7. Mr. Sanjanwala, learned Advocate for the petitioner pointed out from the copy of the petition filed before the Apex Court at page No. 7 which reads as under:

However, the Competent Authority, Ahmedabad, erroneously applied the provisions of the said SAFEMA Act in respect of the property belonging to the deceased husband of the petitioner Shri Makanbhai Naranbhai Tandel. As a result, the Competent Authority ilk-gully forfeited the property bearing No. 8-323 situated at Parkota Sheri.
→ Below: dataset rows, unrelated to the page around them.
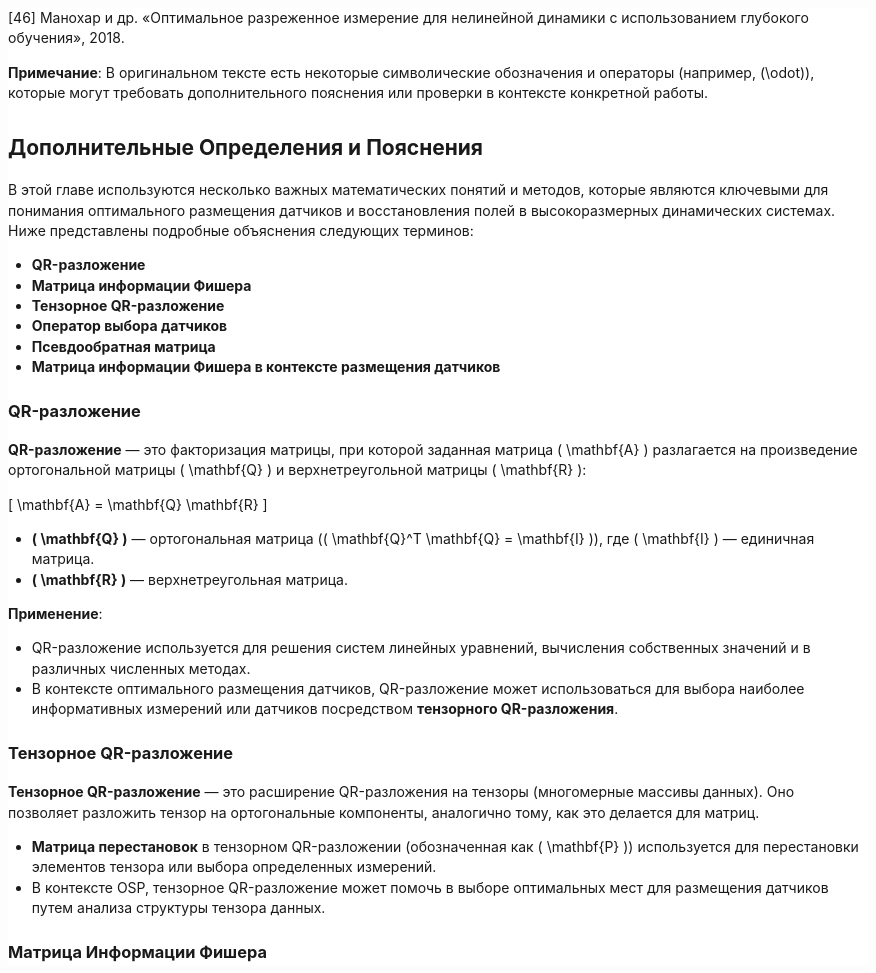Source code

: [46] Манохар и др. «Оптимальное разреженное измерение для нелинейной динамики с использованием глубокого обучения», 2018.

**Примечание**: В оригинальном тексте есть некоторые символические обозначения и операторы (например, \(\odot\)), которые могут требовать дополнительного пояснения или проверки в контексте конкретной работы.


## Дополнительные Определения и Пояснения

В этой главе используются несколько важных математических понятий и методов, которые являются ключевыми для понимания оптимального размещения датчиков и восстановления полей в высокоразмерных динамических системах. Ниже представлены подробные объяснения следующих терминов:

- **QR-разложение**
- **Матрица информации Фишера**
- **Тензорное QR-разложение**
- **Оператор выбора датчиков**
- **Псевдообратная матрица**
- **Матрица информации Фишера в контексте размещения датчиков**

### QR-разложение

**QR-разложение** — это факторизация матрицы, при которой заданная матрица \( \mathbf{A} \) разлагается на произведение ортогональной матрицы \( \mathbf{Q} \) и верхнетреугольной матрицы \( \mathbf{R} \):

\[
\mathbf{A} = \mathbf{Q} \mathbf{R}
\]

- **\( \mathbf{Q} \)** — ортогональная матрица (\( \mathbf{Q}^T \mathbf{Q} = \mathbf{I} \)), где \( \mathbf{I} \) — единичная матрица.
- **\( \mathbf{R} \)** — верхнетреугольная матрица.

**Применение**:

- QR-разложение используется для решения систем линейных уравнений, вычисления собственных значений и в различных численных методах.
- В контексте оптимального размещения датчиков, QR-разложение может использоваться для выбора наиболее информативных измерений или датчиков посредством **тензорного QR-разложения**.

### Тензорное QR-разложение

**Тензорное QR-разложение** — это расширение QR-разложения на тензоры (многомерные массивы данных). Оно позволяет разложить тензор на ортогональные компоненты, аналогично тому, как это делается для матриц.

- **Матрица перестановок** в тензорном QR-разложении (обозначенная как \( \mathbf{P} \)) используется для перестановки элементов тензора или выбора определенных измерений.
- В контексте OSP, тензорное QR-разложение может помочь в выборе оптимальных мест для размещения датчиков путем анализа структуры тензора данных.

### Матрица Информации Фишера
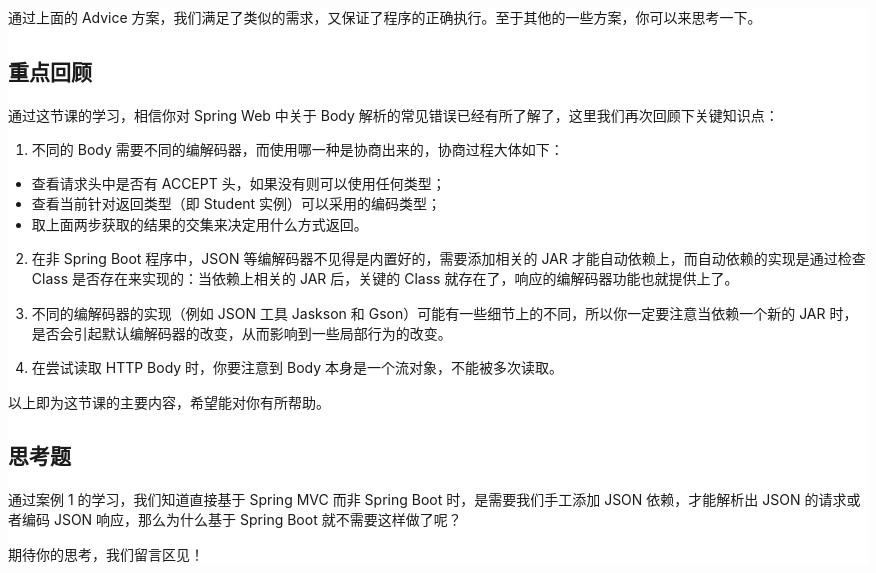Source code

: 通过上面的 Advice 方案，我们满足了类似的需求，又保证了程序的正确执行。至于其他的一些方案，你可以来思考一下。

## 重点回顾

通过这节课的学习，相信你对 Spring Web 中关于 Body 解析的常见错误已经有所了解了，这里我们再次回顾下关键知识点：

1.  不同的 Body 需要不同的编解码器，而使用哪一种是协商出来的，协商过程大体如下：

* 查看请求头中是否有 ACCEPT 头，如果没有则可以使用任何类型；
* 查看当前针对返回类型（即 Student 实例）可以采用的编码类型；
* 取上面两步获取的结果的交集来决定用什么方式返回。

2.  在非 Spring Boot 程序中，JSON 等编解码器不见得是内置好的，需要添加相关的 JAR 才能自动依赖上，而自动依赖的实现是通过检查 Class 是否存在来实现的：当依赖上相关的 JAR 后，关键的 Class 就存在了，响应的编解码器功能也就提供上了。

3.  不同的编解码器的实现（例如 JSON 工具 Jaskson 和 Gson）可能有一些细节上的不同，所以你一定要注意当依赖一个新的 JAR 时，是否会引起默认编解码器的改变，从而影响到一些局部行为的改变。

4.  在尝试读取 HTTP Body 时，你要注意到 Body 本身是一个流对象，不能被多次读取。

以上即为这节课的主要内容，希望能对你有所帮助。

## 思考题

通过案例 1 的学习，我们知道直接基于 Spring MVC 而非 Spring Boot 时，是需要我们手工添加 JSON 依赖，才能解析出 JSON 的请求或者编码 JSON 响应，那么为什么基于 Spring Boot 就不需要这样做了呢？

期待你的思考，我们留言区见！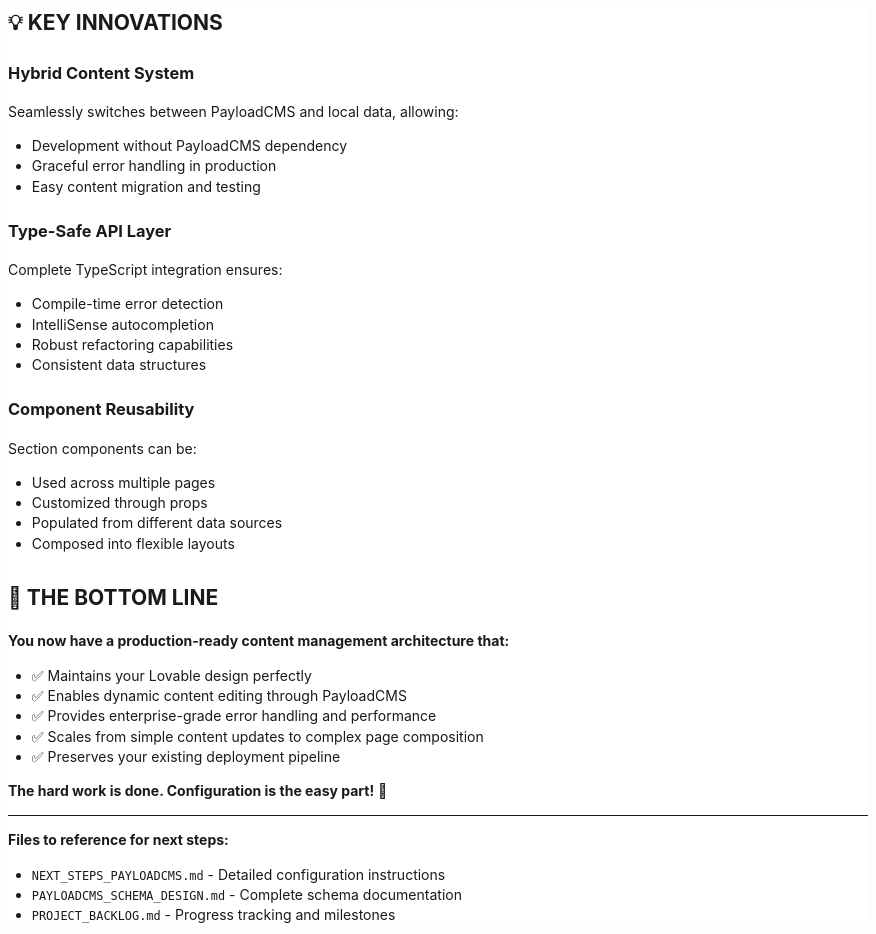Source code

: ## 💡 **KEY INNOVATIONS**

### **Hybrid Content System**
Seamlessly switches between PayloadCMS and local data, allowing:
- Development without PayloadCMS dependency
- Graceful error handling in production
- Easy content migration and testing

### **Type-Safe API Layer**
Complete TypeScript integration ensures:
- Compile-time error detection
- IntelliSense autocompletion
- Robust refactoring capabilities
- Consistent data structures

### **Component Reusability**
Section components can be:
- Used across multiple pages
- Customized through props
- Populated from different data sources
- Composed into flexible layouts

## 🎯 **THE BOTTOM LINE**

**You now have a production-ready content management architecture that:**

- ✅ Maintains your Lovable design perfectly
- ✅ Enables dynamic content editing through PayloadCMS
- ✅ Provides enterprise-grade error handling and performance
- ✅ Scales from simple content updates to complex page composition
- ✅ Preserves your existing deployment pipeline

**The hard work is done. Configuration is the easy part!** 🚀

---

**Files to reference for next steps:**
- `NEXT_STEPS_PAYLOADCMS.md` - Detailed configuration instructions
- `PAYLOADCMS_SCHEMA_DESIGN.md` - Complete schema documentation
- `PROJECT_BACKLOG.md` - Progress tracking and milestones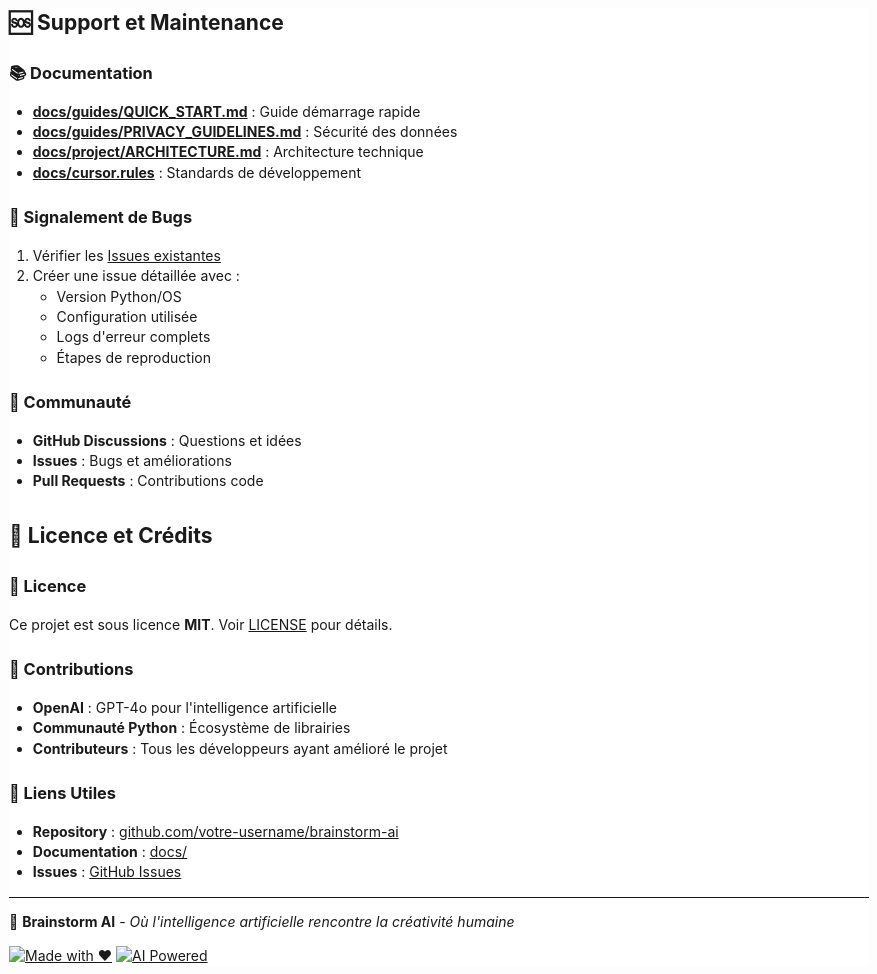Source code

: ## 🆘 Support et Maintenance

### 📚 Documentation
- **[docs/guides/QUICK_START.md](docs/guides/QUICK_START.md)** : Guide démarrage rapide
- **[docs/guides/PRIVACY_GUIDELINES.md](docs/guides/PRIVACY_GUIDELINES.md)** : Sécurité des données
- **[docs/project/ARCHITECTURE.md](docs/project/ARCHITECTURE.md)** : Architecture technique
- **[docs/cursor.rules](docs/cursor.rules)** : Standards de développement

### 🐛 Signalement de Bugs
1. Vérifier les [Issues existantes](https://github.com/votre-username/brainstorm-ai/issues)
2. Créer une issue détaillée avec :
   - Version Python/OS
   - Configuration utilisée
   - Logs d'erreur complets
   - Étapes de reproduction

### 💬 Communauté
- **GitHub Discussions** : Questions et idées
- **Issues** : Bugs et améliorations
- **Pull Requests** : Contributions code

## 📄 Licence et Crédits

### 📜 Licence
Ce projet est sous licence **MIT**. Voir [LICENSE](LICENSE) pour détails.

### 🙏 Contributions
- **OpenAI** : GPT-4o pour l'intelligence artificielle
- **Communauté Python** : Écosystème de librairies
- **Contributeurs** : Tous les développeurs ayant amélioré le projet

### 🔗 Liens Utiles
- **Repository** : [github.com/votre-username/brainstorm-ai](https://github.com/votre-username/brainstorm-ai)
- **Documentation** : [docs/](docs/)
- **Issues** : [GitHub Issues](https://github.com/votre-username/brainstorm-ai/issues)

---

🧠 **Brainstorm AI** - *Où l'intelligence artificielle rencontre la créativité humaine*

[![Made with ❤️](https://img.shields.io/badge/Made%20with-❤️-red.svg)](https://github.com/votre-username/brainstorm-ai)
[![AI Powered](https://img.shields.io/badge/AI-Powered-blue.svg)](https://openai.com) 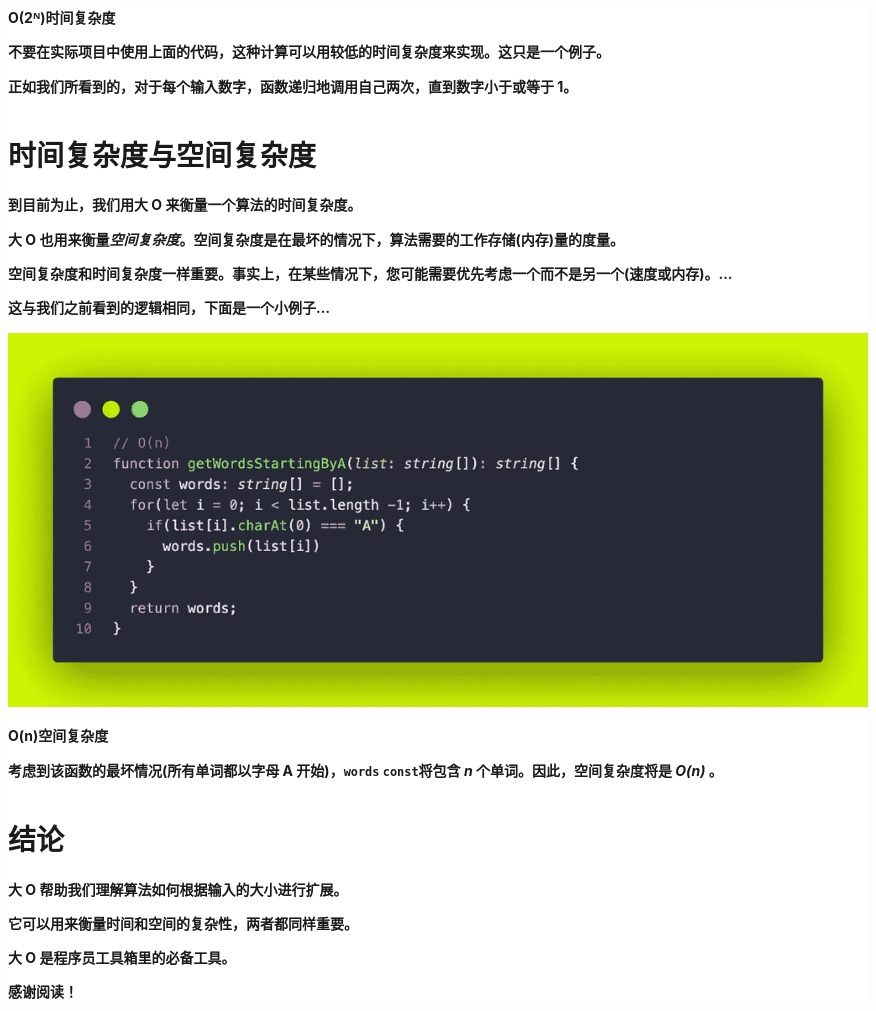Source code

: **O(2ᴺ)时间复杂度**

**不要在实际项目中使用上面的代码，这种计算可以用较低的时间复杂度来实现。这只是一个例子。**

**正如我们所看到的，对于每个输入数字，函数递归地调用自己两次，直到数字小于或等于 1。**

# **时间复杂度与空间复杂度**

**到目前为止，我们用大 O 来衡量一个算法的时间复杂度。**

**大 O 也用来衡量*空间复杂度*。空间复杂度是在最坏的情况下，算法需要的工作存储(内存)量的度量。**

**空间复杂度和时间复杂度一样重要。事实上，在某些情况下，您可能需要优先考虑一个而不是另一个(速度或内存)。…**

**这与我们之前看到的逻辑相同，下面是一个小例子…**

**![](img/14e35e5affbf36d6aa005346c2522b2b.png)**

**O(n)空间复杂度**

**考虑到该函数的最坏情况(所有单词都以字母 A 开始)，`words` `const`将包含 *n* 个单词。因此，空间复杂度将是 *O(n)* 。**

# **结论**

**大 O 帮助我们理解算法如何根据输入的大小进行扩展。**

**它可以用来衡量时间和空间的复杂性，两者都同样重要。**

**大 O 是程序员工具箱里的必备工具。**

**感谢阅读！**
Nani Daman, in February 1987. and as a result thereof, the Competent Authority directed the fourth respondent, i.e., the Mamlatdar of Daman to recover an amount of Rs. 40.200 – at the rate of Rs. 1,675/- per month for the period from 6-2-1987 to 6-2-1989 in respect of the illegally forfeited property of the petitioner’s husband No. 8-323 situated at Parkota Sheri, Nani Daman.

(Produced verbatim)

8. Mr. Sanjanwala pointed out that it is very clear from the averments that there is an order passed by the Competent Authority at Ahmedabad in February 1987. It is required to be noted that the impugned order is passed by the Competent Authority, Bombay. In view of clear picture, we fail to understand how learned Advocate for opponent stated that the order is the same. We find no merits in contention raised by the learned Advocate for opponent that parallel proceedings have been initiated.

In the result, application is allowed. Impugned orders Annexures-“B” and “C” are quashed. Rule made absolute with costs.